P.S. I’m watching the BBC News 24 talking to Carla Lane, the former writer of pretentious sitcoms, and now an animal rights campaigner, about the proposed new laws to stop animal rights protestors. The reporter said to her that “This is fair enough, surely?”, and seemed genuinely surprised when Carla – looking pretty mad, it has to be said, and speaking a bit like Ozzy Osbourne – disagreed. Scientists only have a right to be protected from violence, not anything else, such as continual harrassment in their daily life, she said. (There was then a good response from a scientist.)

(Not a bias issue, really, just interesting).

Looking for the exit

Others have posted about use and abuse of casualty statistics on last night’s Panorama programme.
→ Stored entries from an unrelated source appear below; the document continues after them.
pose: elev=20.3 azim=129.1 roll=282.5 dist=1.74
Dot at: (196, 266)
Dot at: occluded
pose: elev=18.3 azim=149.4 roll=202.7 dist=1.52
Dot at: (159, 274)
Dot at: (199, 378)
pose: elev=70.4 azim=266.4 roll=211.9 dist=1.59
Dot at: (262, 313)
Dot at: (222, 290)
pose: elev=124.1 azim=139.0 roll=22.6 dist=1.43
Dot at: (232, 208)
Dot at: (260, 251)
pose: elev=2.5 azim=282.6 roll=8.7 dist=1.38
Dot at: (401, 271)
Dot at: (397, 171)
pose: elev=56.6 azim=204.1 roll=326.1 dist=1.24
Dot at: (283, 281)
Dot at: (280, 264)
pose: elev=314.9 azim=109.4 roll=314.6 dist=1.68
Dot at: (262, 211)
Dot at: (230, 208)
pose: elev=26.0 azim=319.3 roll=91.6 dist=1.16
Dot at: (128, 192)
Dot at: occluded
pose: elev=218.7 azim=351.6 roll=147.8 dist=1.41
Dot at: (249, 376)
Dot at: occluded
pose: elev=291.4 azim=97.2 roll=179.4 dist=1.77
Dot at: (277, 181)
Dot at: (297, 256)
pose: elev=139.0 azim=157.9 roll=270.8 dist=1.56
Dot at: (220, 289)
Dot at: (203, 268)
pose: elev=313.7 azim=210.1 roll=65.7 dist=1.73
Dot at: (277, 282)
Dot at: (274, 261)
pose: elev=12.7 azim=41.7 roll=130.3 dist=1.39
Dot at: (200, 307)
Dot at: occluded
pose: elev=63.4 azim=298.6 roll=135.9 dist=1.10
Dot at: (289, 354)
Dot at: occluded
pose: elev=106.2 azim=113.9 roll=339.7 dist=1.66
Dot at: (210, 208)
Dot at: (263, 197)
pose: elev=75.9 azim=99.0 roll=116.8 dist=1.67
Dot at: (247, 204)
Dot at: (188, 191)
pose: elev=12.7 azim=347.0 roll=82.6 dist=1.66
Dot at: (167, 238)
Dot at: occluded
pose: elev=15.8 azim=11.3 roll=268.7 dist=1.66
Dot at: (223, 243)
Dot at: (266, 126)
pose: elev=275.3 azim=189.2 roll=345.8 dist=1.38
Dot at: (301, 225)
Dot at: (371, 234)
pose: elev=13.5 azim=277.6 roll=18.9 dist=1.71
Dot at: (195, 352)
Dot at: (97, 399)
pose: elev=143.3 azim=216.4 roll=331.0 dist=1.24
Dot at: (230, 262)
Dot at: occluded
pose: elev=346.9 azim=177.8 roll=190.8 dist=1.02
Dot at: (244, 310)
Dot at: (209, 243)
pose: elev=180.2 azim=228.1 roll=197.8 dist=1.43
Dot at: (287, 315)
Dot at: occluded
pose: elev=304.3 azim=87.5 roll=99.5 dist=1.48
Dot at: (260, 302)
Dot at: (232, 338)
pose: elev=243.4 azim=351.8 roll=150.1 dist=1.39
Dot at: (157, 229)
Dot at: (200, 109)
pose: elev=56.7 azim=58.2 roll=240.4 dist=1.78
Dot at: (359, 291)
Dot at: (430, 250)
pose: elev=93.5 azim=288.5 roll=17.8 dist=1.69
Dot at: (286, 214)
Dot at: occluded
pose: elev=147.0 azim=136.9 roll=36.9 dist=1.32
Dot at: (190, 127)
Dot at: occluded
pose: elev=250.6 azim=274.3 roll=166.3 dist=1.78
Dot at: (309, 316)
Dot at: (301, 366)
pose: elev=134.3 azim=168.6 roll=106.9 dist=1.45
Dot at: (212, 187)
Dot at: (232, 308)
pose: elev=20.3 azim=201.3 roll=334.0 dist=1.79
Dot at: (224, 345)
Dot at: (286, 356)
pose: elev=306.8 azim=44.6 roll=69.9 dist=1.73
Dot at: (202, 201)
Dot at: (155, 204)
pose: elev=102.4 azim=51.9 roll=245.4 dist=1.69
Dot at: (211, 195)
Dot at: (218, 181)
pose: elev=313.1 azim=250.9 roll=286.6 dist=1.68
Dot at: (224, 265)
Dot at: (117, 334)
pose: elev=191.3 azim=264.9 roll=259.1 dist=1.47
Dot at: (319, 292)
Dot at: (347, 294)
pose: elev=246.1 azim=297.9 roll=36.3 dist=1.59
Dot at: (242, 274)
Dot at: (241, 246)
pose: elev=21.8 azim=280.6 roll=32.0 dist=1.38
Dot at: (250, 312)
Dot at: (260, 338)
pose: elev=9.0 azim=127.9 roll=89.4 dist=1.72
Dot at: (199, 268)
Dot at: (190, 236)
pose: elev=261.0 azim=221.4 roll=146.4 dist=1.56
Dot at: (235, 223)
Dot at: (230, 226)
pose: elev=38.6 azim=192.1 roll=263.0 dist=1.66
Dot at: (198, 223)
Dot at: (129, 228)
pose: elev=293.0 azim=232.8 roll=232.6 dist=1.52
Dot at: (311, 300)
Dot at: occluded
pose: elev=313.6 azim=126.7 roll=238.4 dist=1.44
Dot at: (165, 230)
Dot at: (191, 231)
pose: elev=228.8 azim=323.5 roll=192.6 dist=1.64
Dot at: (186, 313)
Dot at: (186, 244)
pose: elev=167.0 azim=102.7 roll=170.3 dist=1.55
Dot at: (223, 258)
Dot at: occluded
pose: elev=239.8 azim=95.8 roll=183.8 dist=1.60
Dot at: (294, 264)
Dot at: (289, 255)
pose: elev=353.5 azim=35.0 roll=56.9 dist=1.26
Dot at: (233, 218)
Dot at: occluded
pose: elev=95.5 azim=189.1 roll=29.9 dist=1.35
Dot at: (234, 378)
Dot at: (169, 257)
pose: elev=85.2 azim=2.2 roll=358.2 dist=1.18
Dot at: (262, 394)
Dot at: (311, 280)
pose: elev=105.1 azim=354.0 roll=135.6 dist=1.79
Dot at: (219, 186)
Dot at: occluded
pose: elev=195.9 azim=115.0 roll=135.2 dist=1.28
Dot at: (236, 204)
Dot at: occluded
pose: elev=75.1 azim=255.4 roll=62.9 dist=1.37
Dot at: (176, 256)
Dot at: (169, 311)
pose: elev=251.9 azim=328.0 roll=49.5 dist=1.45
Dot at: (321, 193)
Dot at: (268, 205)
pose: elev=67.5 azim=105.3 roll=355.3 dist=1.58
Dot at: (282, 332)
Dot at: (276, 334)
It is odd that the BBC should reportedly promise not to broadcast what they then nevertheless did. The body of the programme was in keeping: emphatically-presented bad news for the coalition, about all the many obstacles to the coalition’s finding an exit strategy


‘to let them withdraw from Iraq in reasonably good order with at least some of their war aims intact’

It all made an unlikely prelude to John Simpson’s closing remarks. Any viewer who turned off before the end would have concluded that the BBC thought coalition failure likely, or even inevitable. John, it would seem, thinks otherwise:


However it would be wrong to conclude from all this that the process is bound to fail. In fact, I think it is bound to succeed. It’s just a pity that it has been so badly botched by so many people along the way.”

John has more insight than some in the BBC and this may represent his exit strategy for them from the situation in which their coverage of the last two years has placed them. If, a few years hence, Iraq has not subsided into chaos or a brutal regime like Saddam’s, they could still claim that the process of moving from Saddam to the present was so badly botched by so many people that it nevertheless fully merited all the hostile coverage it got.

This strategy could allow the BBC to withdraw from the Iraq issue in reasonably good order with at least some of its aims intact. It will face some difficulties, not least because it has been, and will probably continue to be, so badly botched by so many in the BBC along the way. However it would be wrong to conclude from this that the process is bound to fail. In fact, within the BBC itself at least, I fear it is bound to succeed. Less so with me, however. The Iraq war would be unique in military history if it had no foul-ups. But I shall rely on sources other than the BBC to tell me what they were.